Summary of Findings:

  • Almost 100 percent of respondents indicated having a source of health care.
  • Household income and educational attainment played a role in health care provider-patient communication. The higher the household income, the greater the health care provider-patient communication. In addition, African American women with high school education or higher endorsed greater health care provider-patient communication than African American women with less than high school education.

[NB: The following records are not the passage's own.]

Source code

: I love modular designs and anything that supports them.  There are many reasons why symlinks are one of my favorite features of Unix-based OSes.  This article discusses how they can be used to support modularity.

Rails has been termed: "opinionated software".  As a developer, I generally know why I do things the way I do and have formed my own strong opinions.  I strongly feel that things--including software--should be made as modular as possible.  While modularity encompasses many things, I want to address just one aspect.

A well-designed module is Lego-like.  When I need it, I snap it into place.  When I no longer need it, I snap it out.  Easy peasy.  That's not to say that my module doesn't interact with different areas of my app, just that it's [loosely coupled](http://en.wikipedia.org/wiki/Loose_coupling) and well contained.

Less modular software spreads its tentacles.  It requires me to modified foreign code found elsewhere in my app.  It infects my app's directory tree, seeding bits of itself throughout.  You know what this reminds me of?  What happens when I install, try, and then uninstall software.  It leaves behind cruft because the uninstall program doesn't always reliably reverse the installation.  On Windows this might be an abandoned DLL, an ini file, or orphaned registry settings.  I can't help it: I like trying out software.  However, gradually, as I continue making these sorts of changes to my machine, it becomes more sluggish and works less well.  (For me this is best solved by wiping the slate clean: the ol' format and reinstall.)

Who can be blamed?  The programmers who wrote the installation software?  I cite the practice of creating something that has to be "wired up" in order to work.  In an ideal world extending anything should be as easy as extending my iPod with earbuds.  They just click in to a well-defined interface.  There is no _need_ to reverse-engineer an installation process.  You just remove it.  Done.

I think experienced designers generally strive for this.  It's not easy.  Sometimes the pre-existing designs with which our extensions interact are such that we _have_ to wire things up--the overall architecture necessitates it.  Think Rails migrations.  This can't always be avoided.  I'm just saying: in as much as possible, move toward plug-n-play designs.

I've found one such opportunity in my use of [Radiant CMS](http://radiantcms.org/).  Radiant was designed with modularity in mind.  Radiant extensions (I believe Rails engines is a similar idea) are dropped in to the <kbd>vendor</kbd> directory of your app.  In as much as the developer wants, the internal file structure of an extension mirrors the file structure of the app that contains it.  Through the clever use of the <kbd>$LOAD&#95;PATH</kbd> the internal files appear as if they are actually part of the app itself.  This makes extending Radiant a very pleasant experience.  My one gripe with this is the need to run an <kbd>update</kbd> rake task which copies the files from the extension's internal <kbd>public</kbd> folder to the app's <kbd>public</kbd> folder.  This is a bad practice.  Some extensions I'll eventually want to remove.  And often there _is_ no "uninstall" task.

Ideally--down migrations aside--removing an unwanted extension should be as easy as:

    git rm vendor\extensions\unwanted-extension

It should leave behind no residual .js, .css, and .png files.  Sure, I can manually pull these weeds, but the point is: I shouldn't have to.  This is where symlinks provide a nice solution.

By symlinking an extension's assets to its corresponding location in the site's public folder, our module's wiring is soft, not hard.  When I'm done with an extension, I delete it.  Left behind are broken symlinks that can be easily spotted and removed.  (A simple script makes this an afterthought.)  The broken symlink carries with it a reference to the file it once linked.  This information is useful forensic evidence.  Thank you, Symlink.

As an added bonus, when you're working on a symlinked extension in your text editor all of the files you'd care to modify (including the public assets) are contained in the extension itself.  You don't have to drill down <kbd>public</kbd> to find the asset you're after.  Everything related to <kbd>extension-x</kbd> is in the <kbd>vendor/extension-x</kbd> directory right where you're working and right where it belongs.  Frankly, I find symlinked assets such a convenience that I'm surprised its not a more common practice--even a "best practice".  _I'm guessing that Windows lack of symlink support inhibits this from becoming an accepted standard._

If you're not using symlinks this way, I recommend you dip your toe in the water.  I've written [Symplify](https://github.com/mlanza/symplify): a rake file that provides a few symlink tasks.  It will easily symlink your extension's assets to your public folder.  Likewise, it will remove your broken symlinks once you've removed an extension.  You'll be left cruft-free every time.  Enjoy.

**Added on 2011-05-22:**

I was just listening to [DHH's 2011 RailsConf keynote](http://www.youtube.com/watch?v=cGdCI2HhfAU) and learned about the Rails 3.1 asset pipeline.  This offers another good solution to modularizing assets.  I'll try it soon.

  • Approximately 30 percent of respondents reported having had difficulty in communicating with their health care providers. Approximately 50 percent of respondents with less than high school education indicated having difficulty talking with their health care providers.
  • Overall, a small percentage (16.5 percent) of respondents indicated that they have avoided the discussion of problems and needs with their health care provider due to the discomfort of either party. However, this percentage was much higher (30.5 percent) among African American women under 31 years of age.
  • Approximately 25 percent of African American women indicated that their health care provider had ever made comments that were offensive or inappropriate.
  • Over 60 percent of African American women had ever changed health care providers due to dissatisfaction. The higher the income and educational attainment, the more likely African American women were of changing providers due to dissatisfaction.
  • Approximately 60 percent of respondents screened positive for depressive symptomatology. Household income, educational attainment, and age appeared to play an important role in depressive symptomatology in this population.
  • At least 60 percent of African American women rated the following events as stressful in the past year: future security, time pressures, household responsibilities, work, health concerns, and financial pressures.
  • A gradient relationship between household income, age and discrimination found the lower the household income and the younger the respondents, the higher the likelihood of an endorsement of experiencing discrimination.
  • Being treated with less respect than other people (30.8 percent), people acting as if they are better than you (28.7 percent), and being treated as not smart (25.2 percent) were the leading discriminatory items endorsed by the groups of African American women.
  • This group of African American women tended to endorse high levels of social support.
  • The percentage of women who indicated they had experienced domestic violence was very low. However, approximately 25 percent did not answer the questions associated with domestic violence.
  • A large percentage (43 percent) of respondents reported being verbally or emotionally abused as a child. Approximately 20 percent of respondents indicated being physically abused as a child, and 22 percent reported being sexually abused as a child. Of the women who had experienced abuse, approximately 60 percent indicated they had discussed abuse with someone.